→ Предоставленный текст
────
Придет вода
Шрифт:
Наиболее явно Янка наследовала А. Башлачеву. О нем напоминало интонирование, строение строк, образность. Не о совпадениях речь. Чаще заимствованные образы переосмыслялись, приобретали иной знак и эмоциональный оттенок. «Как вольно им петь и дышать полной грудью на ладан. Святая вода на пустом киселе неживой. Не плачьте, когда семь кругов беспокойного лада пойдут по воде над прекрасной шальной головой». Сравните строки Башлачева с янкиными: «И в тихий омут буйной головой. Холодный пот — расходятся круги». Или с такими: «Нелепая гармония пустого шара заполнит промежутки мертвой водою». Обратите внимание — у Янки символ ужесточается, ее вода — «мертвая», у Башлачева — «неживая».
Или: «Поэта не взять все одно ни сумой, ни тюрьмой. Короткую жизнь — семь кругов беспокойного лада — поэты идут и уходят от нас на восьмой». Не так у Яны: «От большого ума — лишь сума да тюрьма». Яна утверждает то, что отрицает Башлачев. У Башлачева, скажем, «восьмой круг» — жизнь после смерти-, бессмертие. Посмотрите, как использует те же слова Янка: «второй упал, четвертый сел, восьмого вывели на круг». Та же пара слов — и никакой умиротворенности, никакого «после», только смерть. То же ощущение, что и у СашБаша, пропевается ею в другой вещи: «Параллельно пути черный спутник лети. Он утешит, спасет, он нам покой принесет». «Гробовая тоска» Башлачева эхом отзовется в «косой доске» Янки,
Когда-то я спросила у Саши, почему так мучают меня его песни. Они приходили ко мне по ночам отдельными строчками. И я силилась вспомнить другие — безрезультатно. Саша ответил странно: «Потому что я взял чужое. Песня лежала на столе. Ее мог взять кто угодно. А взял я. Я украл. Бабью песню украл». Впервые услышав Янку после Сашиной смерти, я решила, что Саша вернул песню на место. Янка, по-видимому, была с тем местом рядом и взяла. По праву.
────
(Записи, извлеченные из собрания)
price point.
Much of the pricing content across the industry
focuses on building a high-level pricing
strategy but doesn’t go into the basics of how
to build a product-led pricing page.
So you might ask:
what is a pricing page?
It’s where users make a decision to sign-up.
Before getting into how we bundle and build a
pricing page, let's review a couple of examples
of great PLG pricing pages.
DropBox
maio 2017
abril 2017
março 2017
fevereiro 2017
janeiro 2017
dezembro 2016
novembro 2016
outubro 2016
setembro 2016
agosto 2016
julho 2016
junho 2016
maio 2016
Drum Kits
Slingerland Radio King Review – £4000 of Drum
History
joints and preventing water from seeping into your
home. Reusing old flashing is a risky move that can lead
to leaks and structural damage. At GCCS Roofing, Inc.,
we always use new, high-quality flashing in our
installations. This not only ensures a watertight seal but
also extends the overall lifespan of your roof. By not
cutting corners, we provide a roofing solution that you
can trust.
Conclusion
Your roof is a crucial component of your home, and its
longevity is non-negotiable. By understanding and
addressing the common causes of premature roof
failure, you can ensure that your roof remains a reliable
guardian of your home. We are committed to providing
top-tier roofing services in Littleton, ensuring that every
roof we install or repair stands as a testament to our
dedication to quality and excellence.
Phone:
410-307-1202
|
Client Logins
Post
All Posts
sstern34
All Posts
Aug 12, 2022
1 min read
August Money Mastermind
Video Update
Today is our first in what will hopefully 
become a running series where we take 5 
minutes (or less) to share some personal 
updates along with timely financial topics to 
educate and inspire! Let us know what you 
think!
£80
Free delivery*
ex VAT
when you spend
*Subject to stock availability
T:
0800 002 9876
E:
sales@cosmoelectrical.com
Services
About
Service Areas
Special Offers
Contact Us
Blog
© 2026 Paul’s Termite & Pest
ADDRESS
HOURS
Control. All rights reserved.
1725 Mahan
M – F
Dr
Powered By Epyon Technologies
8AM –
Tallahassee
────
→ Задание A
Проверьте, согласуются ли утверждения (i), (ii) и (iii) с текстом о Янке и Башлачеве. На каждое ответьте «да» или «нет» и дословно приведите слова текста, которые это решают.
(i) У Янки вода названа «мертвой», а у Башлачева — «неживой».
(ii) В строке Янки о восьмом, которого вывели на круг, звучит умиротворенность.
(iii) По словам Саши, песня, которую он взял, лежала на столе, и взять ее мог кто угодно.
→ Задание B
Напишите следующую часть текста о Янке и Башлачеве, начиная сразу после его последнего предложения.

→ Ответ на задание A
(i) Да: «у Янки символ ужесточается, ее вода — «мертвая», у Башлачева — «неживая»».
(ii) Нет: «Та же пара слов — и никакой умиротворенности, никакого «после», только смерть».
(iii) Да: «Песня лежала на столе. Ее мог взять кто угодно».

→ Ответ на задание B
По праву непохожести ни на кого. Ее мир — серия зарисовок, останавливающих строкой, стоп-кадром запустение, разорение, распавшуюся связь времен, понятий, причин. Мертвая Зона. Она состоит из рельсов, шпал, стен, клеток, сапог и тому подобной мерзости. Урбанистический милитаризованный пейзаж. Говорят, окна ее дома приходились вровень асфальту, а сам дом стоял на перекрестке дорог, и мимо все шли и шли какие-то машины, грузовики, бетономешалки. На подоконнике оседала черная грязь. На зубах скрипела — пела — черная пыль. Реальная жизнь укладывается в основание поэзии. Понятно, откуда в ее песнях столько отвращения к Городу. Он населен неодушевленностью, и даже живое в нем сравнимо с мертвым: «По близоруким глазам, не веря глупым слезам, ползет конвейер песка». В голову лезет аналогия с «Бразиль» Терри Гиллема и американскими фантастическими фильмами, в которых последние уцелевшие на Земле люди сражаются с порожденными ими самими и уничтожившими все живое машинами, киборгами, режимами. Пустые замусоренные со вздыбленным ворохом бумаг и шуршащим целлофаном улицы — и люди, хоронящиеся под грунтом, в канализационных стоках и люках («Отверженные»? «Побег из Нью-Йорка»?). «Если нам удастся, мы до ночи не вернемся в клетку. Мы должны уметь за две секунды зарываться в землю, чтоб остаться там лежать, когда по нам поедут серые машины, увозя с собою тех, кто не умел и не хотел в грязи валяться».
Разница в том, что американцы предпочитают хэппи-энд, а нам история оснований для оптимизма не предоставила. Последние люди обречены. Они и поют не как люди — как парализованные собаки, силящиеся дотащить тело до укрытия на одних передних конечностях, воющие от боли: «Домо-о-о-о-о-й». Янка своими антиутопиями в ноль снимает внутреннее состояние человека, живущего в ощущении близящегося конца.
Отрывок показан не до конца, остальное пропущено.